▶ _Exercise objective_
Your output should match the listing below word for word, without any images.

▶ _Data_
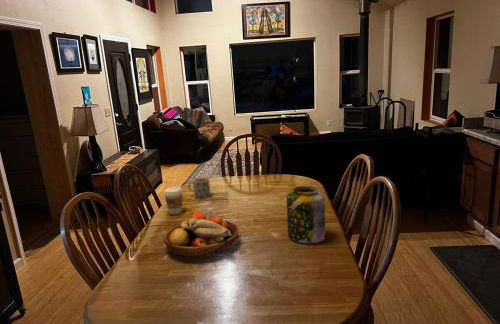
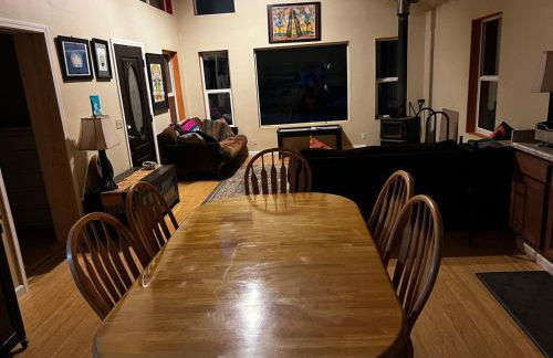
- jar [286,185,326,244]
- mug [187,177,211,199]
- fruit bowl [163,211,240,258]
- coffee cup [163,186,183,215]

▶ _Result_
- jar [286,185,326,244]
- mug [187,177,211,199]
- fruit bowl [163,211,240,258]
- coffee cup [163,186,183,215]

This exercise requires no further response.